La Première République
La Première République tchécoslovaque fut créée en 1918 sur les ruines de l'Empire d'Autriche-Hongrie grâce à l'activité de personnalités politiques de premier ordre, notamment le futur président T. G. Masaryk. Elle s'achève avec l'occupation des Sudètes en 1938 par le IIIe Reich, après l'acceptation forcée des Accords de Munich, signés par le président Beneš.
L'indépendance de la Tchécoslovaquie est proclamée le 28 octobre 1918 par un conseil national réuni à Prague. Grâce à la constitution de 1920, les frontières du pays sont fixées durablement, et Masaryk devient le premier président tchécoslovaque. Avant que la constitution ne soit établie, surviennent cependant quelques litiges au sujet du territoire, notamment au sujet des frontières avec la Hongrie, puis avec la Pologne (région de Těšín) et avec la Russie soviétique à propos de la Ruthénie subcarpatique. La situation est toujours résolue par l'armée tchécoslovaque. Dans les années 20, la Tchécoslovaquie fait partie des 20 pays dont l'industrie est la plus puissante au monde. Le centre industriel du pays se trouve surtout en Bohême, la Slovaquie et la Ruthénie subcarpatique étant plutôt rurales et agricoles.
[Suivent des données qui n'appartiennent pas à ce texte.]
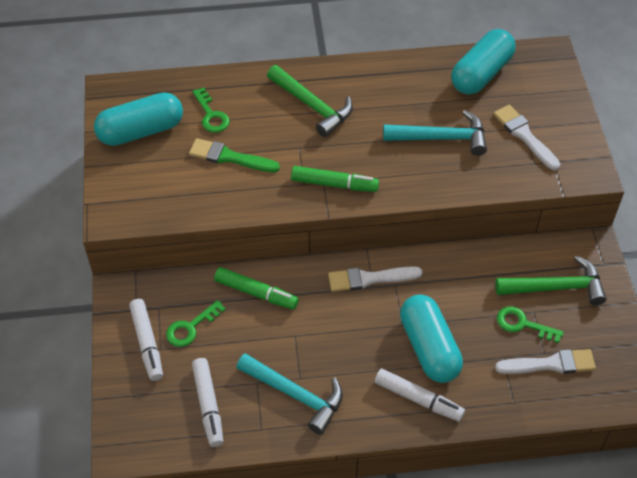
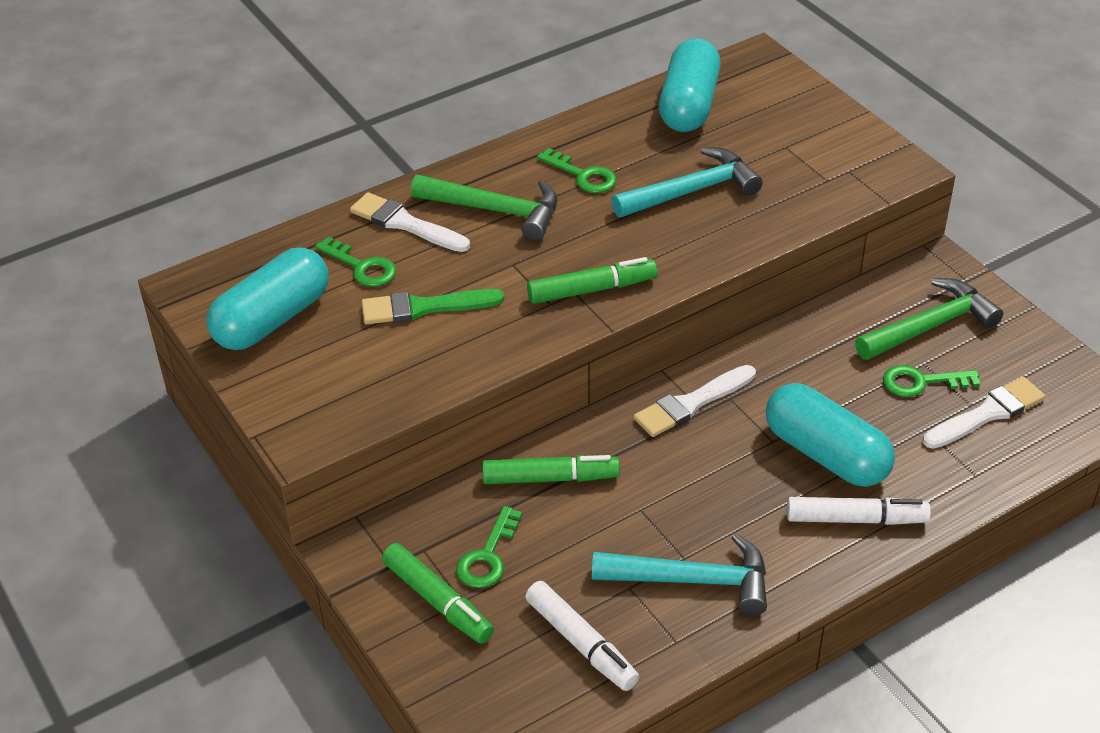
camera: 25 degrees left, 10 degrees down
white marker [129,299,163,381] -> green marker [382,543,494,644]
white brush [493,105,560,171] -> white brush moved to [350,192,470,252]
none -> green key [537,148,616,193]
La situation politique de la Tchécoslovaquie se stabilise progressivement, et, pendant presque toute sa durée, une coalition durable de cinq grands partis occupe le gouvernement. Au départ, celui-ci n'est composé que de personnalités tchécoslovaques, mais, à partir de 1926, les Allemands peuvent y entrer en tant que membres d'une minorité importante. La minorité hongroise, elle, n'accède jamais au gouvernement. Le président Masaryk est réélu jusqu'en 1935, date à laquelle il doit démissionner pour raisons de santé, et est remplacé par le président Beneš.
Avant d'occuper la tête de l'État, Beneš avait été pendant plusieurs années ministres des affaires étrangères, et toute la politique extérieure de la Tchécoslovaquie reposait alors sur ses épaules. Il s'était efforcé de créer un système d'alliance qui garantirait l'existence de la Tchécoslovaquie face à des agresseurs potentiels de grande envergure. En 1921, il concluait avec la Roumanie et la Yougoslavie un accord appelé Petite Entente et censé empêcher le retour de la
monarchie austro-hongroise et freiner l'expansionnisme hongrois. Il avait également tenté d'établir des liens avec la Grande Bretagne et la France, ce qu'il parvient à faire en partie avec les accords qu'il signe en 1924 avec la France. Avec les Accords de Locarno, en 1925, la position de l'Allemagne est largement renforcée, mais l'alliance avec la France est plus difficile. Pendant la montée du nazisme et après l'accession d'Hitler au pouvoir en Allemagne, Beneš recherche l'aide de l'Union soviétique, face à laquelle il était jusque-là très réservé. En 1935, un traité est signé, qui stipule qu'en cas d'aide de la part de la France, la Russie de Staline interviendra également. Mais, au moment le plus dramatique, tous les espoirs placés dans les démocraties occidentales s'envolent, et Beneš est contraint de signer les humiliants Accords de Munich, qui anéantissent de fait l'unité du pays. Avec l'annexion des Sudètes, en septembre 1939, la Première République tchécoslovaque prend fin, et commence la courte Deuxième République, qui disparaît l'année suivante avec la création du Protectorat de Bohême-Moravie.
La période de la Première République tchécoslovaque est intimement liée à la personnalité de Masaryk, très idéalisée dans la conscience populaire, parfois à bon droit. Mais cette gloire s'éteint doucement avec la période qui suit. Avec du recul, on s'aperçoit cependant que malgré tous les points positifs et tous les succès de cette période, le pays devait faire face à toute une série de problèmes dont le dénominateur commun est l'imbroglio des nationalités et des minorités rassemblées sous le nom de Tchécoslovaquie. La question des minorités (hongroise, allemande, tsigane, russe et juive) finit par réellement déstabiliser la République, et culmine avec les revendications radicales de la minorité allemande, de loin la plus nombreuse. Une politique intransigeante envers les minorités, qui leur refusait l'accès aux postes-clefs, ne fit qu'empirer le problème. Ce sont ces raisons, mêlées aux agressions extérieures (l'Allemagne nazie) et au désintérêt de la part des grandes puissance alliées (France, Angleterre, Union soviétique) qui causèrent la chute de la Première République.